Let $A$ be a symmetric $n \times n$ matrix over $\mathbb{R}$. Let $0 \neq b \in \mathbb{R}$.
Show that the surface $M = \{x\in \mathbb{R}^n \mid x^T A x = b\}$ is an $(n - 1)$-dimensional submanifold of the manifold $\mathbb{R}^n$.
I was thinking about starting with a basis in $\mathbb{R}^n$ s.t. $ \begin{pmatrix} x & y & z \end{pmatrix} \cdot \begin{pmatrix} a_1 & 0 & 0 \\ 0 & a_2 & 0 \\ 0 & 0& a_3\end{pmatrix} \cdot \begin{pmatrix} x\\ y \\ z\end{pmatrix}$ $ = ax^2+by^2+cz^2 = {\tilde{b}} $,
where $\tilde{b} >0$
Differentiating of $\tilde{b} $ gives us $\begin{pmatrix} 2ax & 2by & 2cz \end{pmatrix}$ which has rank 1.

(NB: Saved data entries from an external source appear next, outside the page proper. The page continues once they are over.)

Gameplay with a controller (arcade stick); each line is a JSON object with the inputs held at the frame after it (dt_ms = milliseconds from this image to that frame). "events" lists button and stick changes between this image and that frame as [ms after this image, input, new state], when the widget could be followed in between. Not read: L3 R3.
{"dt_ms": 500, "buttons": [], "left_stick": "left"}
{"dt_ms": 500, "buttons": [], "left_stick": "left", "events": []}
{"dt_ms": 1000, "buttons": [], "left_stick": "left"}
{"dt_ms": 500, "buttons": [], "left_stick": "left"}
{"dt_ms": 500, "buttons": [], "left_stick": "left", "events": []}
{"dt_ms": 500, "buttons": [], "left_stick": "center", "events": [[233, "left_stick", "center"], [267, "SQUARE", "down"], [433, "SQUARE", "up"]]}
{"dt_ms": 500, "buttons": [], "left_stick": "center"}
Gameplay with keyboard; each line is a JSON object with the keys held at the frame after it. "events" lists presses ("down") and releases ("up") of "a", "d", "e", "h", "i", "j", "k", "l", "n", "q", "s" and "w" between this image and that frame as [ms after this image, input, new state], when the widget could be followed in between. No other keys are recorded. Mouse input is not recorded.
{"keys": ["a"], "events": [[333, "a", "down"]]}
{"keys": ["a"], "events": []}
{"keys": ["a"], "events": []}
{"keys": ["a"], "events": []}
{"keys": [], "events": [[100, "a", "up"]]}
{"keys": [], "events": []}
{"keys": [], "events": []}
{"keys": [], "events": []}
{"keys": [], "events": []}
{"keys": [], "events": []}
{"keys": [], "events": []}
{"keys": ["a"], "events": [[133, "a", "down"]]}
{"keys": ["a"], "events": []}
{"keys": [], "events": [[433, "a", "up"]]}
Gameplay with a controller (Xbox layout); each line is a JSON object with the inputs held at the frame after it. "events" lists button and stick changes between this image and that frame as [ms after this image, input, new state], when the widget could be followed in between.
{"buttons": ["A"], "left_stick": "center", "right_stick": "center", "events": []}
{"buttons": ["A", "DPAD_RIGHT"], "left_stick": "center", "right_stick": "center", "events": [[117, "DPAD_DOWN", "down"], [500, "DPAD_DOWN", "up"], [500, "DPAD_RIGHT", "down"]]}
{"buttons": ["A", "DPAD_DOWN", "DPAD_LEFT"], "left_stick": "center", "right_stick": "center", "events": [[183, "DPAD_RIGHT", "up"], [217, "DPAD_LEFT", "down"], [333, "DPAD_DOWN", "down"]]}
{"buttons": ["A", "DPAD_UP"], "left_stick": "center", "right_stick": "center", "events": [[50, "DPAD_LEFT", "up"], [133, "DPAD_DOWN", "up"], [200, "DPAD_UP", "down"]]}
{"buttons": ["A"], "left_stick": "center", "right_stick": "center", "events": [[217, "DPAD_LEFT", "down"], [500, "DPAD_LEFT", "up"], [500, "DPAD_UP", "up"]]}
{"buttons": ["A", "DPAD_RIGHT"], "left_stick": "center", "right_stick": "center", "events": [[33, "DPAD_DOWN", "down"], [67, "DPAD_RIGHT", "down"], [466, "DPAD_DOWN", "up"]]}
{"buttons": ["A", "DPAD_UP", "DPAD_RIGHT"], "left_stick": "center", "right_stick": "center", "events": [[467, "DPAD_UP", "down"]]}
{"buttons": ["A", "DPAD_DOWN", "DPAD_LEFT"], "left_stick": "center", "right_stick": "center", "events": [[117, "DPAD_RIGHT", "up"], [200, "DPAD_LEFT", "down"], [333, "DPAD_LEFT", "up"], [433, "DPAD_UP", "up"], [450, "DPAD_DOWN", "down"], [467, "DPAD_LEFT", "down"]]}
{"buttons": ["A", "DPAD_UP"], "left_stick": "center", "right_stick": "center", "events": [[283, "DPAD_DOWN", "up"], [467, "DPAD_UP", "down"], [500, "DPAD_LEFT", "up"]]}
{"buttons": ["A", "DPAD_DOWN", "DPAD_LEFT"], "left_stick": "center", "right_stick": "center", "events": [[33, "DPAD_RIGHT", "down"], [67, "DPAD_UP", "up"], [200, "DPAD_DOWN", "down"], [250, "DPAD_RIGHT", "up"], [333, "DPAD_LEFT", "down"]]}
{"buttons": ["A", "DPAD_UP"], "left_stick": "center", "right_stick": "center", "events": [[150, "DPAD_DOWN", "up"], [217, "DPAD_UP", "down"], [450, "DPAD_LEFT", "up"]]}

You can use the following result which is known:
Let $f:M\longrightarrow N$ be a smooth map where $M$ is $(n + k)$-dimensional and $N$ is $n$-dimensional. If $q = f(p)$ is a regular value, then $f^{-1}(q)$ is a $k$-dimensional smooth submanifold.
In particular deems $f:\mathbb{R}^{n}\longrightarrow \mathbb{R}$, given by $f(x)=x^{T}Ax$.